• _Description of the task_:
Could you repeat all of the entries exactly, leaving out any pictures?

• _Records to use_:
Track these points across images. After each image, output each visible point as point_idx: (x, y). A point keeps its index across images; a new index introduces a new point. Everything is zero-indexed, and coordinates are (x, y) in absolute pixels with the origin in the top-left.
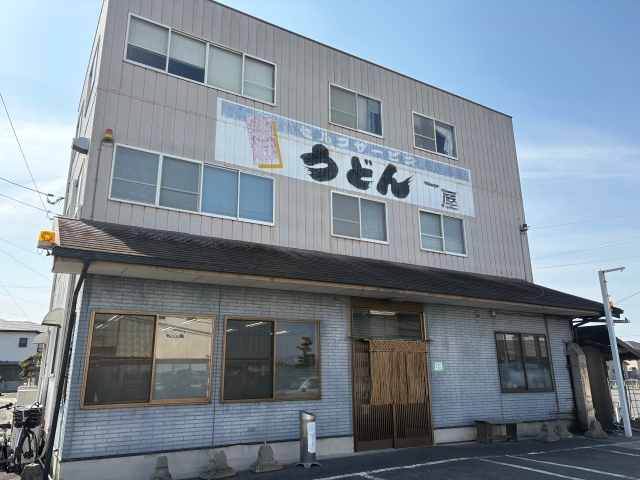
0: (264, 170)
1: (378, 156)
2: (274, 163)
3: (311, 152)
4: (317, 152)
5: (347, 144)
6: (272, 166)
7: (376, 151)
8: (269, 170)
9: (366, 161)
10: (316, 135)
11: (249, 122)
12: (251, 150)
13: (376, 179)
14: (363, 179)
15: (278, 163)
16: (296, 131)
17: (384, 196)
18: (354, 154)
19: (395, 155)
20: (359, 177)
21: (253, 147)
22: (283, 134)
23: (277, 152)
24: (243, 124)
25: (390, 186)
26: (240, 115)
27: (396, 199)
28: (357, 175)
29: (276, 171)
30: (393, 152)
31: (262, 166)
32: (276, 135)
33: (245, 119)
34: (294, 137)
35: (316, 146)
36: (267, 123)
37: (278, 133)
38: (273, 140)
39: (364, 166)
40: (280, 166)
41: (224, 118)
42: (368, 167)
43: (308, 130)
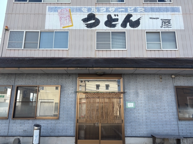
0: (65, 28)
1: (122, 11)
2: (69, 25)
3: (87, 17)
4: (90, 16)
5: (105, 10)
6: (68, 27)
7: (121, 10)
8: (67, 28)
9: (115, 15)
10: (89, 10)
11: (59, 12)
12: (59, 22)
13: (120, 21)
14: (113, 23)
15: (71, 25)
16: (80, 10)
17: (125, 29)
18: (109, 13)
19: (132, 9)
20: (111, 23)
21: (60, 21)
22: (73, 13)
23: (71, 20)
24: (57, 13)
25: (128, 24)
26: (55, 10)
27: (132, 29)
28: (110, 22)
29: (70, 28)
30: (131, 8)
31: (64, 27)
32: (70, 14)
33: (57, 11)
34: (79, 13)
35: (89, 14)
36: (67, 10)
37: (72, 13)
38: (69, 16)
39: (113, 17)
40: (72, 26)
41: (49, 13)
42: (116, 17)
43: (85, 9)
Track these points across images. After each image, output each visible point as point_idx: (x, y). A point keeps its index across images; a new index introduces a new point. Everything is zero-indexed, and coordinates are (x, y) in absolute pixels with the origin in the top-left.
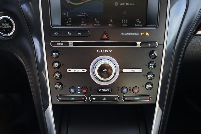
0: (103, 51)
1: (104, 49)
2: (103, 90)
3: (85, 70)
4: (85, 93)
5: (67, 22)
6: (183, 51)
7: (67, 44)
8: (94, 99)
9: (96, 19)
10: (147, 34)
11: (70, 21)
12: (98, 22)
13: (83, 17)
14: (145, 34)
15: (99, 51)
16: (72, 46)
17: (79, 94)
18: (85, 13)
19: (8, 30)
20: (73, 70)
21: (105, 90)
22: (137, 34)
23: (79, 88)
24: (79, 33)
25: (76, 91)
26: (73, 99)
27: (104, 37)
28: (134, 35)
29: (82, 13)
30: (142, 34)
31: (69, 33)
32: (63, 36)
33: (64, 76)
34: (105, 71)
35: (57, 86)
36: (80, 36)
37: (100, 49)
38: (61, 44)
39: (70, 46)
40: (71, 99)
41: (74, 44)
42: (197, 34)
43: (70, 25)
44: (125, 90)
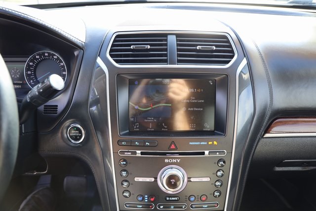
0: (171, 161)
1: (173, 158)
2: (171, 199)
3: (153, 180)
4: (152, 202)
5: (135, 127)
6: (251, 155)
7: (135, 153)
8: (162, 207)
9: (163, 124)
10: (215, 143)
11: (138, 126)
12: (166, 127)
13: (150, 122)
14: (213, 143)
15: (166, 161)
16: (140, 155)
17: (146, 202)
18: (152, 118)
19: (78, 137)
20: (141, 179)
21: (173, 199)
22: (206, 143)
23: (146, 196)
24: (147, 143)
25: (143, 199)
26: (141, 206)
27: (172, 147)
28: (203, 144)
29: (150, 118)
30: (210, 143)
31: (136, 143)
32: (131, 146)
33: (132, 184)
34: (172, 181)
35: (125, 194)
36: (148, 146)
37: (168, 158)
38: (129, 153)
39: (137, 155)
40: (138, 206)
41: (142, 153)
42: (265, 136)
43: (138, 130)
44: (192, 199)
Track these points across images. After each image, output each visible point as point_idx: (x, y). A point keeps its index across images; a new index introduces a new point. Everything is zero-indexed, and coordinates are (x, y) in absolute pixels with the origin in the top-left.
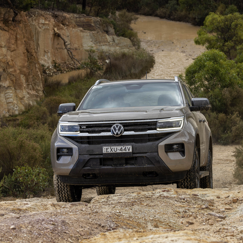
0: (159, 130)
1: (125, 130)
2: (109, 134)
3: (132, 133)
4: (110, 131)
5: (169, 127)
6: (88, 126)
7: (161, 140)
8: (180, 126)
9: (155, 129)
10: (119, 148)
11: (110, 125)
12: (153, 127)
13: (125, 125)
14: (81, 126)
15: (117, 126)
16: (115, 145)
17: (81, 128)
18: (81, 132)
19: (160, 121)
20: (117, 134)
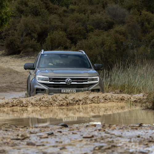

• _Solution to this exercise_:
Track these points across images. After each image, output each visible point as point_idx: (x, y). A point keeps its index across images; a new index introduces a new point. Everything is zero-indexed, and coordinates are (x, y) in absolute pixels with the origin in the top-left.
0: (264, 170)
1: (378, 156)
2: (274, 163)
3: (311, 152)
4: (317, 152)
5: (347, 144)
6: (272, 166)
7: (376, 151)
8: (269, 170)
9: (366, 161)
10: (316, 135)
11: (249, 122)
12: (251, 150)
13: (376, 179)
14: (363, 179)
15: (278, 163)
16: (296, 131)
17: (384, 196)
18: (354, 154)
19: (395, 155)
20: (359, 177)
21: (253, 147)
22: (283, 134)
23: (277, 152)
24: (243, 124)
25: (390, 186)
26: (240, 115)
27: (396, 199)
28: (357, 175)
29: (276, 171)
30: (393, 152)
31: (262, 166)
32: (276, 135)
33: (245, 119)
34: (294, 137)
35: (316, 146)
36: (267, 123)
37: (278, 133)
38: (273, 140)
39: (364, 166)
40: (280, 166)
41: (224, 118)
42: (368, 167)
43: (308, 130)
0: (65, 28)
1: (122, 11)
2: (69, 25)
3: (87, 17)
4: (90, 16)
5: (105, 10)
6: (68, 27)
7: (121, 10)
8: (67, 28)
9: (115, 15)
10: (89, 10)
11: (59, 12)
12: (59, 22)
13: (120, 21)
14: (113, 23)
15: (71, 25)
16: (80, 10)
17: (125, 29)
18: (109, 13)
19: (132, 9)
20: (111, 23)
21: (60, 21)
22: (73, 13)
23: (71, 20)
24: (57, 13)
25: (128, 24)
26: (55, 10)
27: (132, 29)
28: (110, 22)
29: (70, 28)
30: (131, 8)
31: (64, 27)
32: (70, 14)
33: (57, 11)
34: (79, 13)
35: (89, 14)
36: (67, 10)
37: (72, 13)
38: (69, 16)
39: (113, 17)
40: (72, 26)
41: (49, 13)
42: (116, 17)
43: (85, 9)
Track these points across images. After each image, output each visible point as point_idx: (x, y). A point keeps its index across images; a new index introduces a new point. Everything is zero-indexed, and coordinates are (x, y) in absolute pixels with the origin in the top-left.
0: (103, 51)
1: (104, 49)
2: (103, 90)
3: (85, 70)
4: (85, 93)
5: (67, 22)
6: (183, 51)
7: (67, 44)
8: (94, 99)
9: (96, 19)
10: (147, 34)
11: (70, 21)
12: (98, 22)
13: (83, 17)
14: (145, 34)
15: (99, 51)
16: (72, 46)
17: (79, 94)
18: (85, 13)
19: (8, 30)
20: (73, 70)
21: (105, 90)
22: (137, 34)
23: (79, 88)
24: (79, 33)
25: (76, 91)
26: (73, 99)
27: (104, 37)
28: (134, 35)
29: (82, 13)
30: (142, 34)
31: (69, 33)
32: (63, 36)
33: (64, 76)
34: (105, 71)
35: (57, 86)
36: (80, 36)
37: (100, 49)
38: (61, 44)
39: (70, 46)
40: (71, 99)
41: (74, 44)
42: (197, 34)
43: (70, 25)
44: (125, 90)
0: (171, 161)
1: (173, 158)
2: (171, 199)
3: (153, 180)
4: (152, 202)
5: (135, 127)
6: (251, 155)
7: (135, 153)
8: (162, 207)
9: (163, 124)
10: (215, 143)
11: (138, 126)
12: (166, 127)
13: (150, 122)
14: (213, 143)
15: (166, 161)
16: (140, 155)
17: (146, 202)
18: (152, 118)
19: (78, 137)
20: (141, 179)
21: (173, 199)
22: (206, 143)
23: (146, 196)
24: (147, 143)
25: (143, 199)
26: (141, 206)
27: (172, 147)
28: (203, 144)
29: (150, 118)
30: (210, 143)
31: (136, 143)
32: (131, 146)
33: (132, 184)
34: (172, 181)
35: (125, 194)
36: (148, 146)
37: (168, 158)
38: (129, 153)
39: (137, 155)
40: (138, 206)
41: (142, 153)
42: (265, 136)
43: (138, 130)
44: (192, 199)
Track these points across images. After each image, output each visible point as point_idx: (x, y). A point keeps its index across images; a new index introduces a new point. Everything is zero-indexed, and coordinates are (x, y) in absolute pixels with the origin in the top-left.
0: (159, 130)
1: (125, 130)
2: (109, 134)
3: (132, 133)
4: (110, 131)
5: (169, 127)
6: (88, 126)
7: (161, 140)
8: (180, 126)
9: (155, 129)
10: (119, 148)
11: (110, 125)
12: (153, 127)
13: (125, 125)
14: (81, 126)
15: (117, 126)
16: (115, 145)
17: (81, 128)
18: (81, 132)
19: (160, 121)
20: (117, 134)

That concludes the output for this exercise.